--- WHAT THE TASK ASKS ---
Output exactly, and only, the lines below from the one with "left wrist: (356, 168)" down to the one with "left wrist: (139, 240)". Include both end lines and no pictures.

--- PROVIDED RECORDS ---
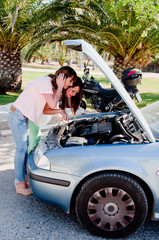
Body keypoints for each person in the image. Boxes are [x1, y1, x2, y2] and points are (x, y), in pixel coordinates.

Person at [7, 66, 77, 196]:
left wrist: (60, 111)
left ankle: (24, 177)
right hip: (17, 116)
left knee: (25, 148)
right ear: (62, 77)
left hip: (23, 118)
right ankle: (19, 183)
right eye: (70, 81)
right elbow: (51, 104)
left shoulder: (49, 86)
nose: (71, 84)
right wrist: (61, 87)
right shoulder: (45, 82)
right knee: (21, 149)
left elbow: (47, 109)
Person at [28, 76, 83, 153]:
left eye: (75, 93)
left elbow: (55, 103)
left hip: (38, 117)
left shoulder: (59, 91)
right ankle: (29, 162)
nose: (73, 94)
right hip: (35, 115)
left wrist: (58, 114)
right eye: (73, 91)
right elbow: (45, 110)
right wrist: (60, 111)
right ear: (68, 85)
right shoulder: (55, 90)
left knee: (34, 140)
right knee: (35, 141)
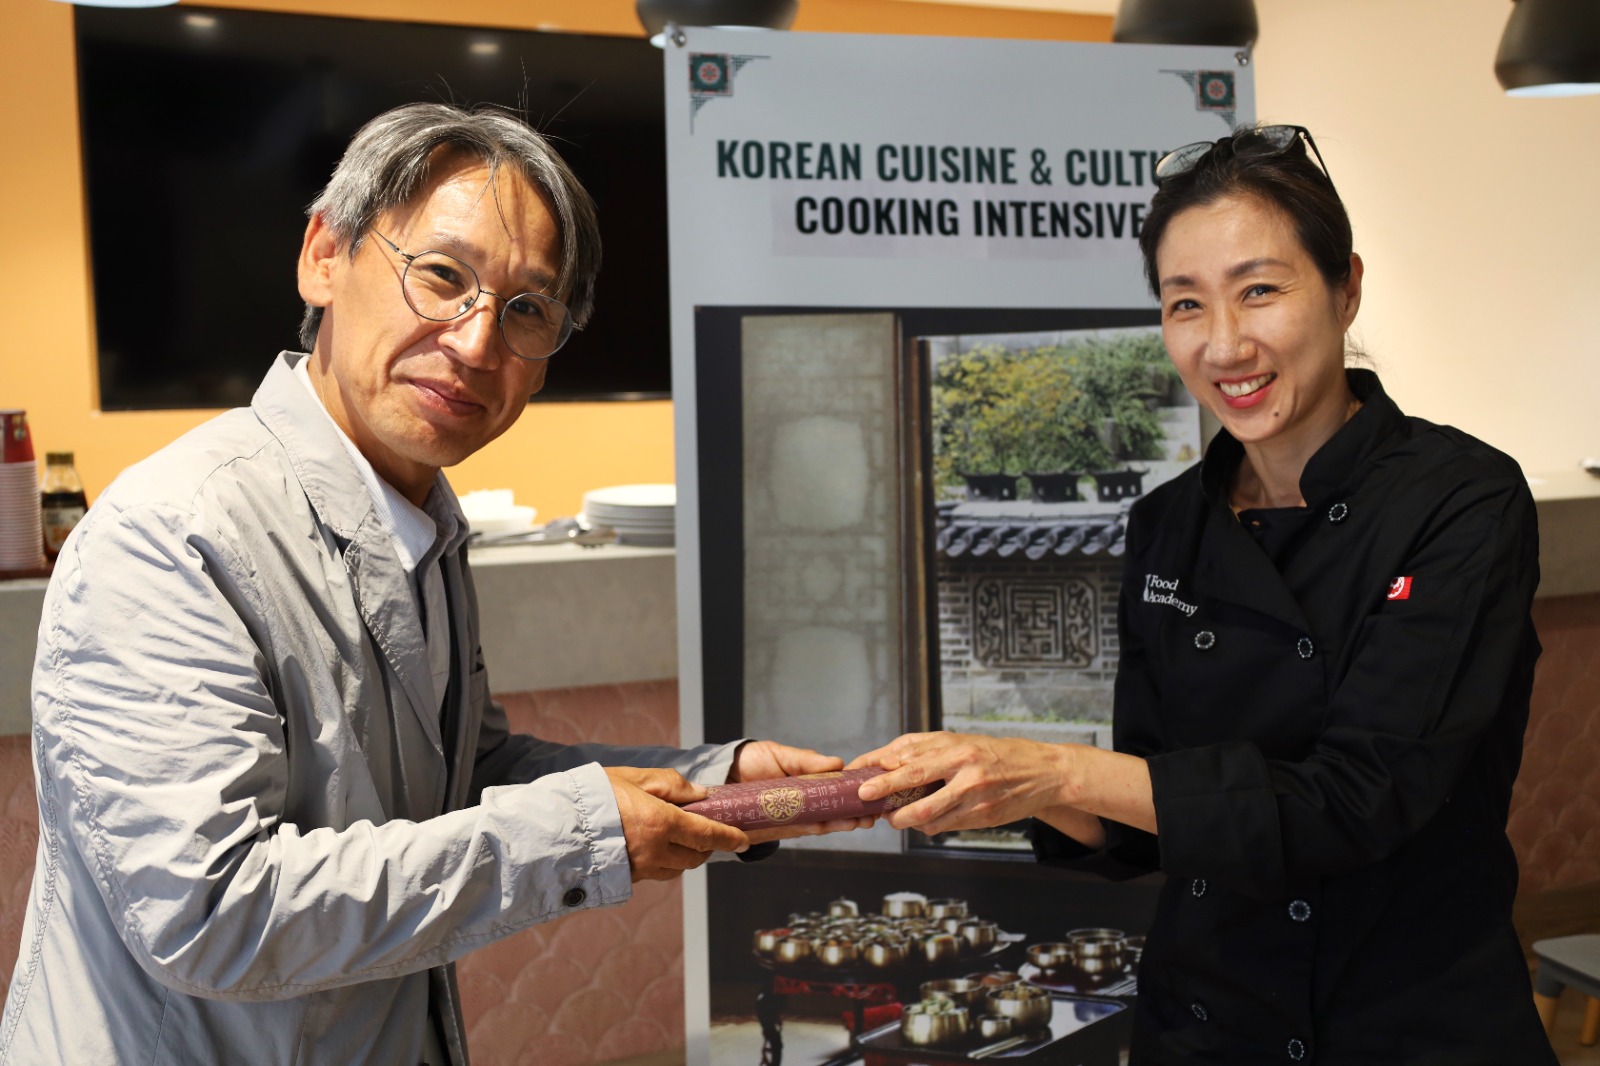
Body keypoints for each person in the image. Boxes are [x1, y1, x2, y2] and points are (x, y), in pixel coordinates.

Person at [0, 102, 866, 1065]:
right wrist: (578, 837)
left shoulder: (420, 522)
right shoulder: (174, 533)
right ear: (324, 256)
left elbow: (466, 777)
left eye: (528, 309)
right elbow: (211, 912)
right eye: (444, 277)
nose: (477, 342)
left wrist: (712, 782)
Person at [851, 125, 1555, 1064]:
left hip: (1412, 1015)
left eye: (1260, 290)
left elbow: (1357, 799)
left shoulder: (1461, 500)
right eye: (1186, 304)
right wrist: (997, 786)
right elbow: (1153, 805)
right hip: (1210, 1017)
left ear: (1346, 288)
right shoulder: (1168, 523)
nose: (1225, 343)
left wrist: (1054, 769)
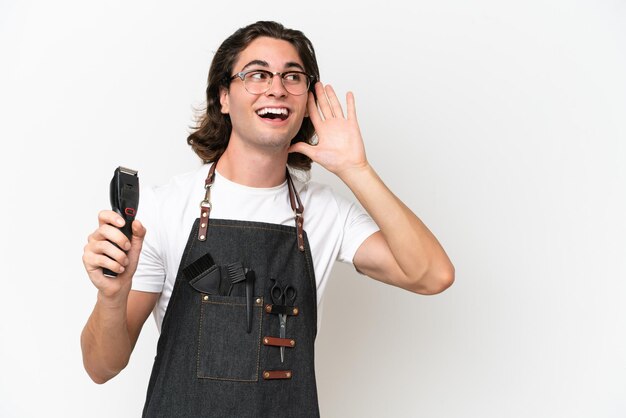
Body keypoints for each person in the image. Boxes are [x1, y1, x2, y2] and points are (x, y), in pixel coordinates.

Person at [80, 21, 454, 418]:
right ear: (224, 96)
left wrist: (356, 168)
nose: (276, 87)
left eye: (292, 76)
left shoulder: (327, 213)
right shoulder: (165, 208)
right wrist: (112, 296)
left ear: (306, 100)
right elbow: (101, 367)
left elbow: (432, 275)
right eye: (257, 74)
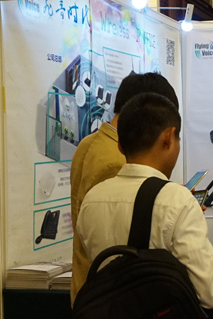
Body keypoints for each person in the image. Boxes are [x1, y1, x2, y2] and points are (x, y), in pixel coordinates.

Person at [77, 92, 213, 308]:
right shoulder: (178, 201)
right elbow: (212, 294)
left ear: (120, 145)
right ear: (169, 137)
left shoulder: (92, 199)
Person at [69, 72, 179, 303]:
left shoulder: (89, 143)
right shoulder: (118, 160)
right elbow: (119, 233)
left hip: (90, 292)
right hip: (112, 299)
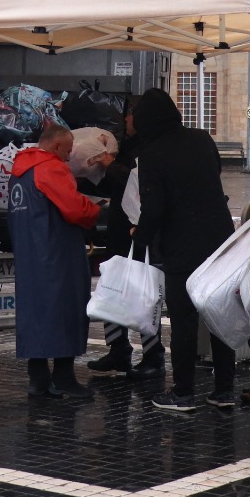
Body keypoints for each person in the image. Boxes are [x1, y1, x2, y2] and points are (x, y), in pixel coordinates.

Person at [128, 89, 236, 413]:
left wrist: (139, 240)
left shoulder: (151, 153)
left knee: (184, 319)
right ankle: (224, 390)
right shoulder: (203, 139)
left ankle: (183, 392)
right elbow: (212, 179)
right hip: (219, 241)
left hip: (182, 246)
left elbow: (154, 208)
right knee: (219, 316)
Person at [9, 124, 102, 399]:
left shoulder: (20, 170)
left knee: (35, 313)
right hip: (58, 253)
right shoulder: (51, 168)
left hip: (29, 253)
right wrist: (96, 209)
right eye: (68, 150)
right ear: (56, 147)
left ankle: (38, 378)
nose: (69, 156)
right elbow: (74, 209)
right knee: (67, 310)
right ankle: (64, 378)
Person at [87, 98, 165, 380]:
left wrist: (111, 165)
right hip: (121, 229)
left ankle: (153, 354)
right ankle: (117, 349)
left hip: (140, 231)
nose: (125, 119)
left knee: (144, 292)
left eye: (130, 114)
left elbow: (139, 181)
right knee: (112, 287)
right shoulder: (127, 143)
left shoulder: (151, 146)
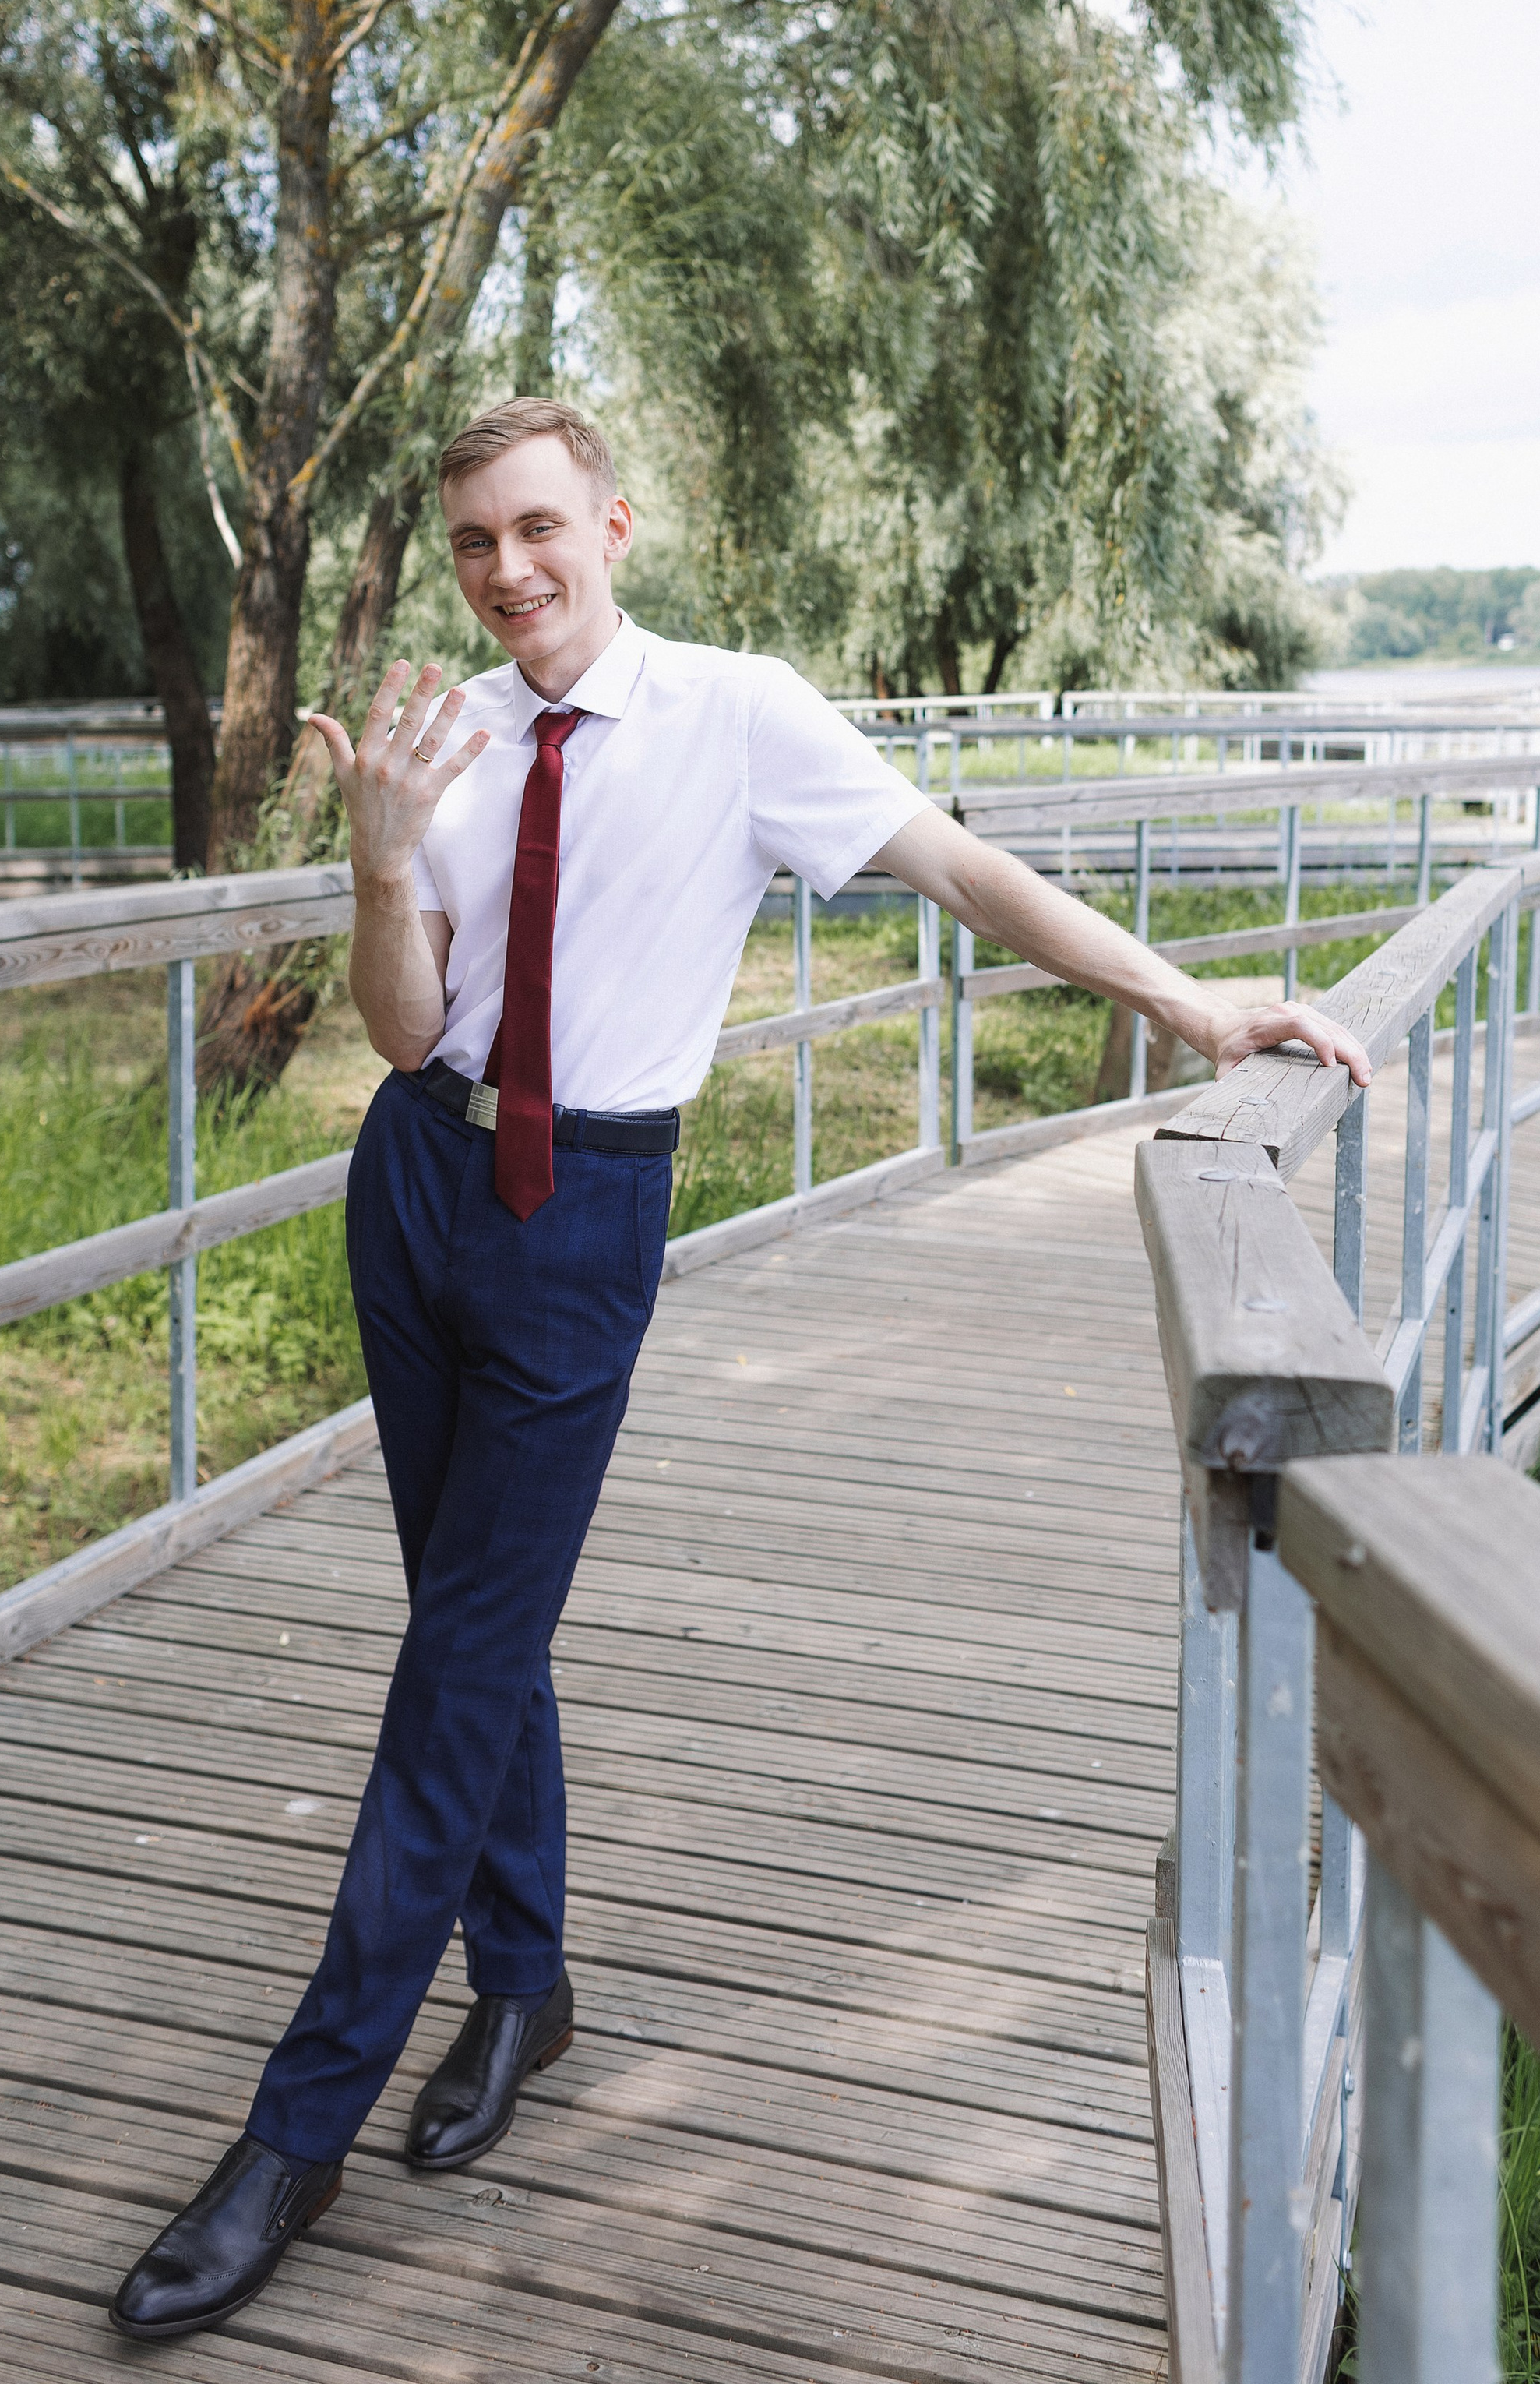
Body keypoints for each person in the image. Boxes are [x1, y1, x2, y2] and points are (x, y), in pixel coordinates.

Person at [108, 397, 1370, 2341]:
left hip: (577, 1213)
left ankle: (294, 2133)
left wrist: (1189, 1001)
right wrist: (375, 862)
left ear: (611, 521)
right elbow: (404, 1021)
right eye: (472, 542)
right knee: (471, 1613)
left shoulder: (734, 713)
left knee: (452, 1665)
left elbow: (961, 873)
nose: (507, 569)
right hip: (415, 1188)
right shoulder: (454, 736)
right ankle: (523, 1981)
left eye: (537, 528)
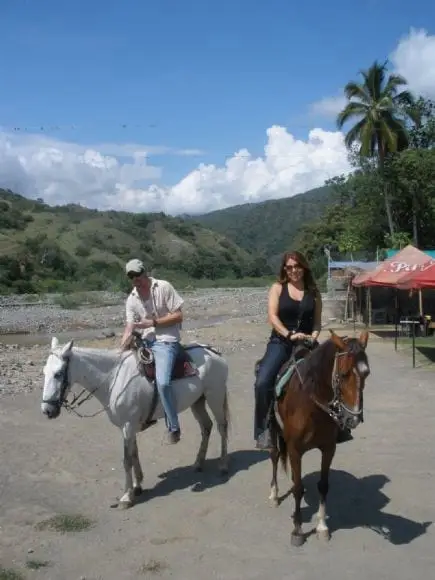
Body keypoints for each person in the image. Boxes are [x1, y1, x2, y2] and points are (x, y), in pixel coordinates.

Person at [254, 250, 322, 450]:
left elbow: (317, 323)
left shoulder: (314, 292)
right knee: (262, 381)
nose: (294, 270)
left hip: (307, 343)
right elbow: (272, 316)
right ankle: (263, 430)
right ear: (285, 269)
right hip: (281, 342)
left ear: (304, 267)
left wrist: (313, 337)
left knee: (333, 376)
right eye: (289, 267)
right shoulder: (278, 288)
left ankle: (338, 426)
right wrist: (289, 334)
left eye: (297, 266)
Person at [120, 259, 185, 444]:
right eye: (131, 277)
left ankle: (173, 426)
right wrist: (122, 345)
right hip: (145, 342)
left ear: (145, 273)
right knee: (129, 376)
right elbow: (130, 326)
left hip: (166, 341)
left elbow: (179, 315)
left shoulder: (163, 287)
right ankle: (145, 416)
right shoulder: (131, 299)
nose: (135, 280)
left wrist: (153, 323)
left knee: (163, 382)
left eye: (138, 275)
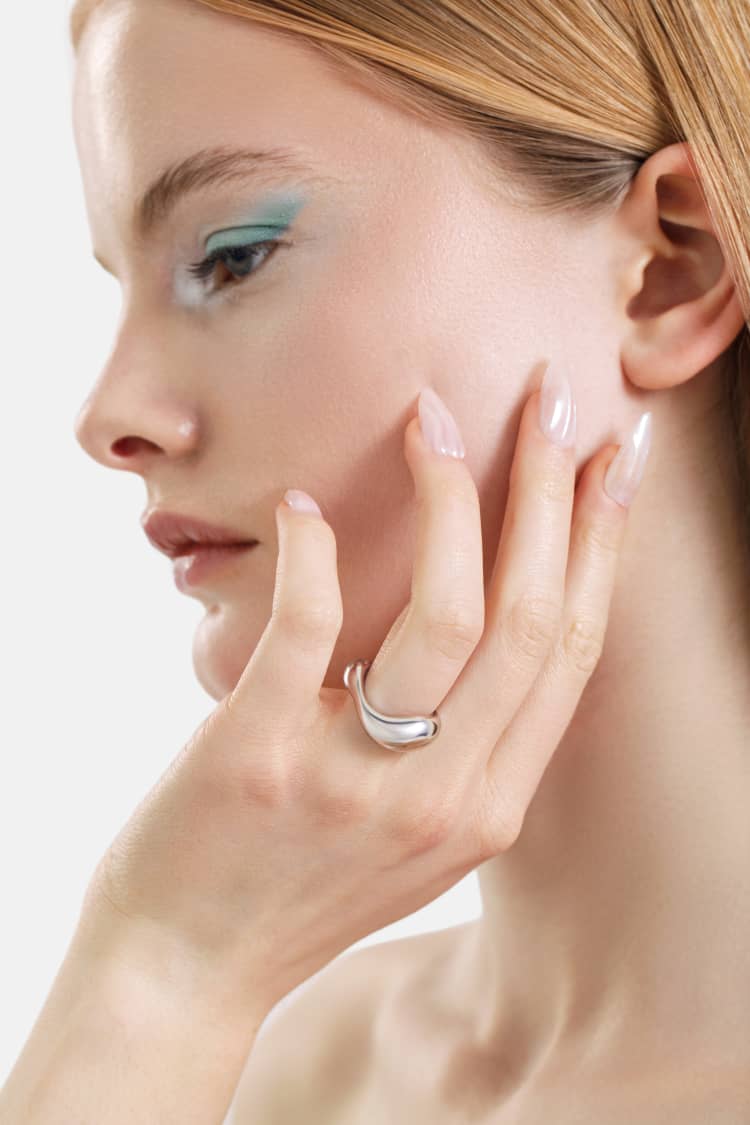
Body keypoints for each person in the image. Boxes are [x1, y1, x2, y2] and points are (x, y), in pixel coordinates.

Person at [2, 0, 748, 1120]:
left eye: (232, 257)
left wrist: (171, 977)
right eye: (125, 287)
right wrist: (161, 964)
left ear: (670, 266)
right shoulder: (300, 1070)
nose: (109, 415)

--- FINISHED EXERCISE ---
left wrist: (356, 168)
nose: (276, 87)
left eye: (292, 76)
left shoulder: (327, 213)
right shoulder: (165, 208)
right wrist: (112, 296)
left ear: (306, 100)
right elbow: (101, 367)
left elbow: (432, 275)
right eye: (257, 74)
Body keypoints for each person in the image. Boxes are [x1, y1, x2, y2] and points are (x, y), in pixel coordinates.

Person at [77, 92, 213, 308]:
right shoulder: (178, 201)
right elbow: (212, 294)
left ear: (120, 145)
right ear: (169, 137)
left shoulder: (92, 199)
Person at [69, 72, 179, 303]:
left shoulder: (89, 143)
right shoulder: (118, 160)
right elbow: (119, 233)
left hip: (90, 292)
right hip: (112, 299)
Body keypoints for each person in the image. Boxes are [x1, y1, x2, y2] and points are (x, y), in pixel coordinates.

Person at [128, 89, 236, 413]:
left wrist: (139, 240)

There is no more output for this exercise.